A typical hyperscale environment designs for worst-case scenario, he said, by adding notes to increase performance or storage, but that leads to only 30% to 40% utilization of the SSDs. “As you get to a very high level of scale, this distributive model becomes complicated," he said.
Lightbits uses the NVMe/TCP specification to disaggregate SSDs from CPUs to improve utilization of the flash and make hyperscale storage easier to scale.
Howard Marks, founder and chief scientist of DeepStorage, said that NVMe/TCP is a big story because RDMA is so fragmented. Choosing to run NVMe over RDMA requires committing to either RDMA over Converged Ethernet (RoCE) or its predecessor, Internet Wide-area RDMA Protocol (iWARP), as very few devices will handle both. RoCE requires converged Ethernet, he said, which means having to configure every port on every switch that faces every server or every storage device that’s going to do NVMe over RoCE.
“[Because] it’s called converged Ethernet, I’m probably going to want to configure all the features, and that means I need to get the network team involved," Marks said.

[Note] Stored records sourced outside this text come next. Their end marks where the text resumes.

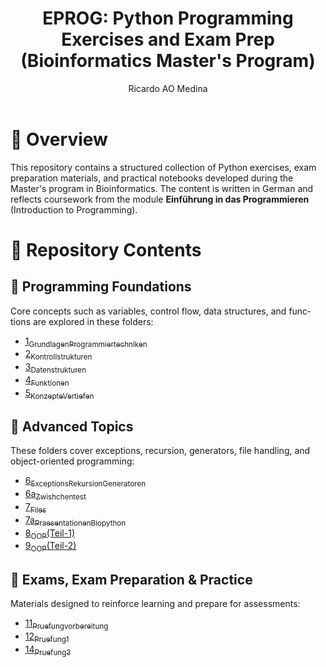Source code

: #+TITLE: EPROG: Python Programming Exercises and Exam Prep (Bioinformatics Master's Program)
#+AUTHOR: Ricardo AO Medina
#+LANGUAGE: en
#+OPTIONS: toc:nil

* 🧬 Overview
This repository contains a structured collection of Python exercises, exam preparation materials, and practical notebooks developed during the Master's program in Bioinformatics. The content is written in German and reflects coursework from the module *Einführung in das Programmieren* (Introduction to Programming).

* 📁 Repository Contents

** 🔹 Programming Foundations
Core concepts such as variables, control flow, data structures, and functions are explored in these folders:

- [[https://github.com/medinari/EPROG/tree/main/1_Grundlagen_Programmiertechniken][1_Grundlagen_Programmiertechniken]]
- [[https://github.com/medinari/EPROG/tree/main/2_Kontrollstrukturen][2_Kontrollstrukturen]]
- [[https://github.com/medinari/EPROG/tree/main/3_Datenstrukturen][3_Datenstrukturen]]
- [[https://github.com/medinari/EPROG/tree/main/4_Funktionen][4_Funktionen]]
- [[https://github.com/medinari/EPROG/tree/main/5_Konzepte_Vertiefen][5_Konzepte_Vertiefen]]

** 🔹 Advanced Topics
These folders cover exceptions, recursion, generators, file handling, and object-oriented programming:

- [[https://github.com/medinari/EPROG/tree/main/6_Exceptions_Rekursion_Generatoren][6_Exceptions_Rekursion_Generatoren]]
- [[https://github.com/medinari/EPROG/tree/main/6a_Zwishchen_test][6a_Zwishchen_test]]
- [[https://github.com/medinari/EPROG/tree/main/7_Files][7_Files]]
- [[https://github.com/medinari/EPROG/tree/main/7a_Praesentationen_Biopython][7a_Praesentationen_Biopython]]
- [[https://github.com/medinari/EPROG/tree/main/8_OOP(Teil-1)][8_OOP(Teil-1)]]
- [[https://github.com/medinari/EPROG/tree/main/9_OOP(Teil-2)][9_OOP(Teil-2)]]

** 🔹 Exams, Exam Preparation & Practice
Materials designed to reinforce learning and prepare for assessments:

- [[https://github.com/medinari/EPROG/tree/main/11_Pruefung_vorbereitung][11_Pruefung_vorbereitung]]
- [[https://github.com/medinari/EPROG/tree/main/12_Pruefung_1][12_Pruefung_1]]
- [[https://github.com/medinari/EPROG/tree/main/14_Pruefung_3][14_Pruefung_3]]
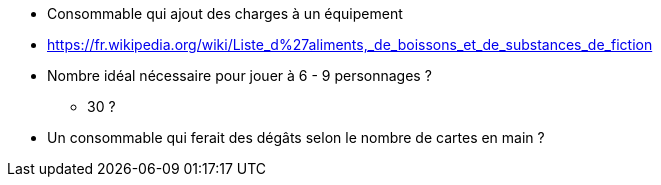 * Consommable qui ajout des charges à un équipement

* https://fr.wikipedia.org/wiki/Liste_d%27aliments,_de_boissons_et_de_substances_de_fiction

* Nombre idéal nécessaire pour jouer à 6 - 9 personnages ?
** 30 ?

* Un consommable qui ferait des dégâts selon le nombre de cartes en main ?
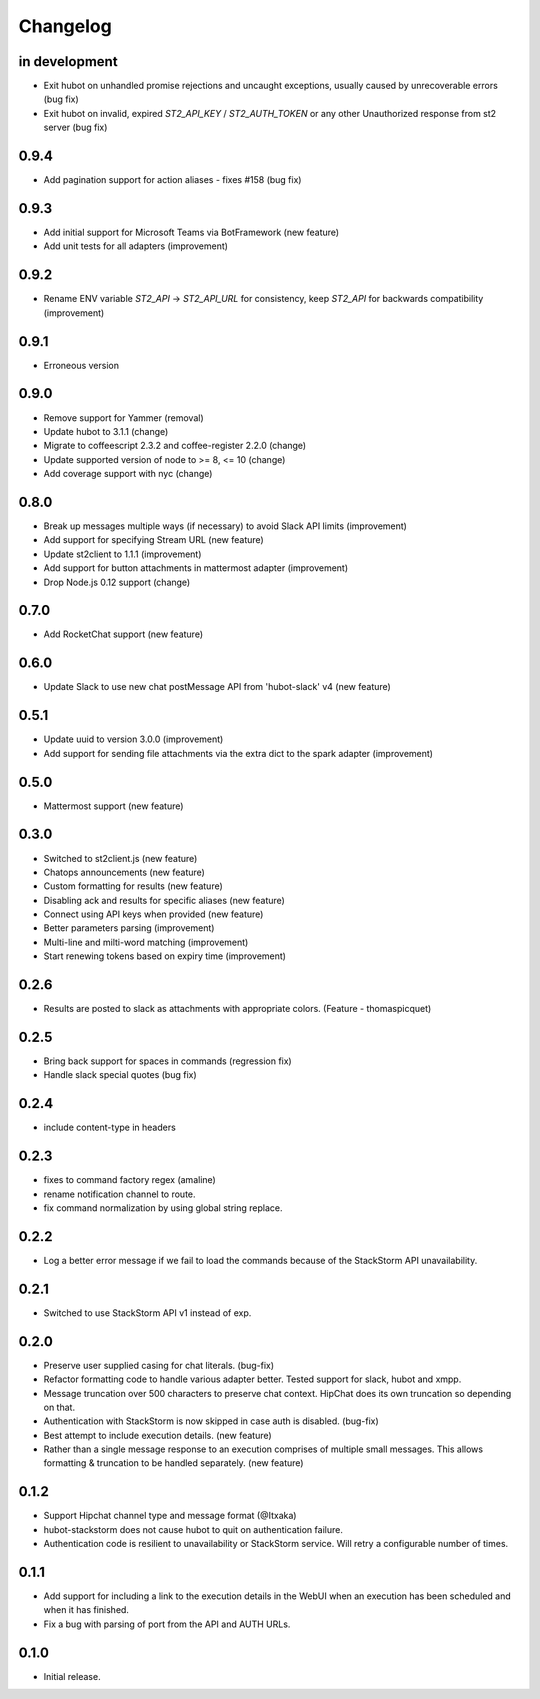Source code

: Changelog
=========

in development
--------------
* Exit hubot on unhandled promise rejections and uncaught exceptions, usually caused by unrecoverable errors (bug fix)
* Exit hubot on invalid, expired `ST2_API_KEY` / `ST2_AUTH_TOKEN` or any other Unauthorized response from st2 server (bug fix)

0.9.4
-----
* Add pagination support for action aliases - fixes #158 (bug fix)

0.9.3
-----
* Add initial support for Microsoft Teams via BotFramework (new feature)
* Add unit tests for all adapters (improvement)

0.9.2
-----
* Rename ENV variable `ST2_API` -> `ST2_API_URL` for consistency, keep `ST2_API` for backwards compatibility (improvement)

0.9.1
-----
* Erroneous version

0.9.0
-----
* Remove support for Yammer (removal)
* Update hubot to 3.1.1 (change)
* Migrate to coffeescript 2.3.2 and coffee-register 2.2.0 (change)
* Update supported version of node to >= 8, <= 10 (change)
* Add coverage support with nyc (change)

0.8.0
-----
* Break up messages multiple ways (if necessary) to avoid Slack API limits (improvement)
* Add support for specifying Stream URL (new feature)
* Update st2client to 1.1.1 (improvement)
* Add support for button attachments in mattermost adapter (improvement)
* Drop Node.js 0.12 support (change)

0.7.0
-----
* Add RocketChat support (new feature)

0.6.0
-----
* Update Slack to use new chat postMessage API from 'hubot-slack' v4 (new feature)

0.5.1
-----
* Update uuid to version 3.0.0 (improvement)
* Add support for sending file attachments via the extra dict to the spark adapter (improvement)

0.5.0
-----
* Mattermost support (new feature)

0.3.0
-----
* Switched to st2client.js (new feature)
* Chatops announcements (new feature)
* Custom formatting for results (new feature)
* Disabling ack and results for specific aliases (new feature)
* Connect using API keys when provided (new feature)
* Better parameters parsing (improvement)
* Multi-line and milti-word matching (improvement)
* Start renewing tokens based on expiry time (improvement)

0.2.6
-----
* Results are posted to slack as attachments with appropriate colors. (Feature - thomaspicquet)

0.2.5
-----
* Bring back support for spaces in commands (regression fix)
* Handle slack special quotes (bug fix)

0.2.4
-----

* include content-type in headers

0.2.3
-----

* fixes to command factory regex (amaline)
* rename notification channel to route.
* fix command normalization by using global string replace.

0.2.2
-----

* Log a better error message if we fail to load the commands because of the StackStorm API unavailability.

0.2.1
-----

* Switched to use StackStorm API v1 instead of exp.

0.2.0
-----

* Preserve user supplied casing for chat literals. (bug-fix)
* Refactor formatting code to handle various adapter better. Tested support for
  slack, hubot and xmpp.
* Message truncation over 500 characters to preserve chat context. HipChat does its
  own truncation so depending on that.
* Authentication with StackStorm is now skipped in case auth is disabled. (bug-fix)
* Best attempt to include execution details. (new feature)
* Rather than a single message response to an execution comprises of multiple small
  messages. This allows formatting & truncation to be handled separately. (new feature)

0.1.2
-----
* Support Hipchat channel type and message format (@Itxaka)
* hubot-stackstorm does not cause hubot to quit on authentication failure.
* Authentication code is resilient to unavailability or StackStorm service. Will retry a
  configurable number of times.

0.1.1
-----

* Add support for including a link to the execution details in the WebUI when an execution has
  been scheduled and when it has finished.
* Fix a bug with parsing of port from the API and AUTH URLs.

0.1.0
-----

* Initial release.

Meanwhile, iWARP has few requirements of the network and can be used in many different environments.
A big value proposition for TCP, said Marks, is that it’s well-understood, and although it does have some overreactions to congestion, a properly architected, small network shouldn’t have little to no congestion. But because TCP overreacts to congestion, it doesn’t fail; it just slows down. He said that NVMe over TCP is still substantially ahead of SCSI in terms of latency while still behind RDMA, which is likely to be the choice for high-performance computing. Enterprises are likely to start with Fiber Channel, but TCP will replace RDMA if the problem is addressing volume and scaling up, not specific, ultra-high-performance problems.
“NVMe over Fabric has many advantages beyond latency,” added Marks, including composability and higher performance by having greater parallelism. “You get more hops with the same latency, and that’s true regardless of what the transport is.”
For now, however, the fabrics market today is small. “We’re just barely at fabrics being ready for corporate use," Marks said. "There’s still a lot of management of the fabric pieces that are proprietary to each vendor you deal with. There’s still standardizing multi-pathing pieces that the committee has to do.”
This time next year, said Marks, it will likely break down with Fiber Channel taking 50% of the market, RDMA 30%, and TCP 20%. “Two years from now, TCP will be a much bigger slice,” he said.
— Gary Hilson is a general contributing editor with a focus on memory and flash technologies for EE Times.